В толпе говорили о том, что где-то здесь находится вторая сцена, второстепенная площадка, на которой не будет происходить основного действия спектакля и которая должна будет стать ареной для развития бесхитростных статичных сюжетов. Декораций я не видел.
Мы остановились. Кто-то сказал, что завтра мы начинаем репетировать. Эта новость будоражила, обещая некое неизбежное таинство, которое когда-нибудь должно было случиться, и вот, нагрянет, как только рассветёт. Я не помнил, когда в последний раз испытывал такое нетерпение.
V: Чтобы.Всю ночь я в недоумении таращился на свои ладони. Мне не было их видно, я просто знал, что они там и смотрел в их сторону. Меня не отпускали мысли о спектакле. То деланное безразличие, с которым я относился к этому загадочному действу до сих пор, на поверку оказалось трусливой ширмой, за которой я прятался от самого себя. Я хотел того же, что и остальные. Я пришёл сюда ради этого, и не было смысла себя обманывать, больше не было. Весь путь, который мы проделали, все усилия, которые приложили – я старался не придавать им значения, но это было сильнее меня. Ведь я не был избранным, уникальным человеком, на которого не распространяются законы, я, как и все, был целиком и полностью в их власти, просто зачем-то боролся с ними. От остальных меня отличала только эта бессмысленная, губительная для целостности моего сознания борьба, в которой я изначально был проигравшим и знал это. Почему боролся, почему всё отрицал? Может быть, потому что на каком-то очень тонком уровне понимал, что всё это в корне нормально, какие бы доказательства в пользу обратного не предъявлялись. Все эти попытки мыслить объективно, все рассуждения о цирке уродцев и том, что именно следует понимать под уродством, все эти размышления о власти контекста – кого я пытался убедить? Тебя или себя?

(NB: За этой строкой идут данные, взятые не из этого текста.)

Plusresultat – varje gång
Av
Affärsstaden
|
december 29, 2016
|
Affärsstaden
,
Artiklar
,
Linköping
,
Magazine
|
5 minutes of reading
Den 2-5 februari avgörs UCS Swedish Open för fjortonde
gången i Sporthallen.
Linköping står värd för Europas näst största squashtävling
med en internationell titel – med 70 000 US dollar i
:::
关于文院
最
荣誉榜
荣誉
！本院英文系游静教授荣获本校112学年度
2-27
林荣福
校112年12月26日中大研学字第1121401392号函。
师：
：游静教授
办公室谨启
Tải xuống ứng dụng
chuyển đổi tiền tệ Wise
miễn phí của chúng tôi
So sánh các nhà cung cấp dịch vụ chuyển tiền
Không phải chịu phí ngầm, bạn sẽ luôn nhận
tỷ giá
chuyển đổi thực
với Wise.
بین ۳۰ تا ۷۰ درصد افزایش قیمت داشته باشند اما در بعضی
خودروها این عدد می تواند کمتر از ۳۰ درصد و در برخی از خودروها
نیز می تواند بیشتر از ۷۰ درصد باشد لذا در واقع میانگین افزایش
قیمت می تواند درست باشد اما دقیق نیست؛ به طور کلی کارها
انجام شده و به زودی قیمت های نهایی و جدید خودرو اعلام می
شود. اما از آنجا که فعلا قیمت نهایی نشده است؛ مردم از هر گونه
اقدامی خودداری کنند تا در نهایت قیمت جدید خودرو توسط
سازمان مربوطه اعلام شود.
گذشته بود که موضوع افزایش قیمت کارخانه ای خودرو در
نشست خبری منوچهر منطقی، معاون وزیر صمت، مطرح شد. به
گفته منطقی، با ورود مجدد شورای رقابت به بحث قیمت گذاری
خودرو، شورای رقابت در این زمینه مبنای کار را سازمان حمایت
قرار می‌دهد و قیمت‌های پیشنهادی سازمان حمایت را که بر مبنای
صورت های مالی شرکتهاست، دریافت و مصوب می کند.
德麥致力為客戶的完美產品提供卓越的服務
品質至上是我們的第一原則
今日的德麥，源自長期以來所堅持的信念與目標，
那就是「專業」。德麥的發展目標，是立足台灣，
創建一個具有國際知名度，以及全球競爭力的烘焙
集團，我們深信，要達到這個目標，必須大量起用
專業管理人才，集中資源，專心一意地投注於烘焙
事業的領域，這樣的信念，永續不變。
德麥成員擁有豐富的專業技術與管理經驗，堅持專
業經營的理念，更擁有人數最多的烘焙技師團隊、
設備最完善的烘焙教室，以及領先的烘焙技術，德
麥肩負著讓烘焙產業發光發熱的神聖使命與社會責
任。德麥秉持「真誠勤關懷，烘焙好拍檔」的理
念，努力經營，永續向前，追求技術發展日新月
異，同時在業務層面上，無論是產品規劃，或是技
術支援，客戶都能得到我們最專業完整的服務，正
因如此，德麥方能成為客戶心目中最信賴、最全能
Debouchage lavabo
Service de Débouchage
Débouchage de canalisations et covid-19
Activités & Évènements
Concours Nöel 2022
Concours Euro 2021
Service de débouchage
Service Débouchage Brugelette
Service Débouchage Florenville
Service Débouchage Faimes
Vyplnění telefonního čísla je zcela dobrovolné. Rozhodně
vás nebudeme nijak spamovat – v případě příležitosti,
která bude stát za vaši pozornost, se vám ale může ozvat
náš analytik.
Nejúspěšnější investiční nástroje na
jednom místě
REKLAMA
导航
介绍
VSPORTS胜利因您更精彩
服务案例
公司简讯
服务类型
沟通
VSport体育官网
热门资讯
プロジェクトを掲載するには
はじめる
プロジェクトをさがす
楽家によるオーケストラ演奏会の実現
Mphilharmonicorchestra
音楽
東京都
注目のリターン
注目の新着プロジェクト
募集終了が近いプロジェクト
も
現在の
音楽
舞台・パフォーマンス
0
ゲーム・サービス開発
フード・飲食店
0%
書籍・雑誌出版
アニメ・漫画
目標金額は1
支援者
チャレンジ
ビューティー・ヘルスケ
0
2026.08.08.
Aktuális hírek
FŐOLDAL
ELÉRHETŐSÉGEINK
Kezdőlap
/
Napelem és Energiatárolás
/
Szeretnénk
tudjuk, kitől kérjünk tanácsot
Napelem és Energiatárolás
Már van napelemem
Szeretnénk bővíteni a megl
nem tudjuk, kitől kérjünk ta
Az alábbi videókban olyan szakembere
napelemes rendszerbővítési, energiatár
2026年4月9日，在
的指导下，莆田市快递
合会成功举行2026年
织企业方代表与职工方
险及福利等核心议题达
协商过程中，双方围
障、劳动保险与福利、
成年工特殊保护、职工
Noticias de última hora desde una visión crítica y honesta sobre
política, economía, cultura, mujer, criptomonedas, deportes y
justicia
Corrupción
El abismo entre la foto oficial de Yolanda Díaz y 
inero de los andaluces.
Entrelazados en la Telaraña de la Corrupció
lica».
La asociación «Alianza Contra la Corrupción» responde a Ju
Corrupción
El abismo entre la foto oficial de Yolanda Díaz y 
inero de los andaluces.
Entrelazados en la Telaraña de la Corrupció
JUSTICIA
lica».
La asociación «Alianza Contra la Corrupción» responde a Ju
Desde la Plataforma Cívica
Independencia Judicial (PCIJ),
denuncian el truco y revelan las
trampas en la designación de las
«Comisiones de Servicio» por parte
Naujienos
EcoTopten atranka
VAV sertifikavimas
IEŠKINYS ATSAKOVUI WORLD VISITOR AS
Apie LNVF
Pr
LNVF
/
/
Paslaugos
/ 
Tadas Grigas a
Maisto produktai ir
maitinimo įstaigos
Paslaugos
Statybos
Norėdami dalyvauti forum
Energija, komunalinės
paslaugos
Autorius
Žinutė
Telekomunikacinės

Я был одним из них, и этого уже достаточно. Я хотел сыграть, пусть и в неблагодарной роли одного из многих. Но у меня будет своя роль, свои собственные реплики, свой собственный персонаж с его характером и назначением, с его необходимой лептой во имя идеи спектакля. Единственное, о чём я жалел – что роль мне досталась небольшая. Вот тебе посчастливилось отхватить одну из главных героинь. И вообще, это было странно. Все четверо участников звёздного ансамбля когда-то, в начале пути, шли по дороге бок о бок. Ты говорила с Надеждой на пищевые темы, я слушал Филиппа Давыдовича, который делился со мной хрестоматийными знаниями, и сам рассказывал мальчику о мёде поэзии. Мы все одно время были вместе, и вот теперь четверо из нас получили главные роли. Ты будешь играть, а я буду топтаться в массовке, чтобы в нужный момент произнести свою важную для сюжета реплику. А может быть, моё участие ограничится лишь незначительным жестом, секундным взглядом, которые прописаны в сценарии лишь для поддержания атмосферы. Меня злила моя незначительность и раздражал твой успех. Никогда бы не поверил, что стану завидовать такому, но это было так, я чувствовал зависть и глухую обиду. Ты снова оставила меня одного, тебя снова увели от меня, лишили меня тебя, снова сделали одиноким. И опять в одиночестве я пережидал ночь, уставившись взглядом туда, где прятались в темноте сухие шелушащиеся ладони и томился, мечтая о рассвете. И чтобы тучи рассеялись. Чтобы было небо и солнце.
VI: Роль.– Вот, это тебе, – сказал он.
Он почти приобрёл свой изначальный внешний вид. Таким вот я его и запомнил. Разве что теперь он был слеп и ресницы у него так и не отрасли.
– Вовка, – сказал я. – А скажи, ты ведь ничего не видишь. Как ты меня тут отыскал? И как ты определил, что именно на этом листочке содержится мой эпизод?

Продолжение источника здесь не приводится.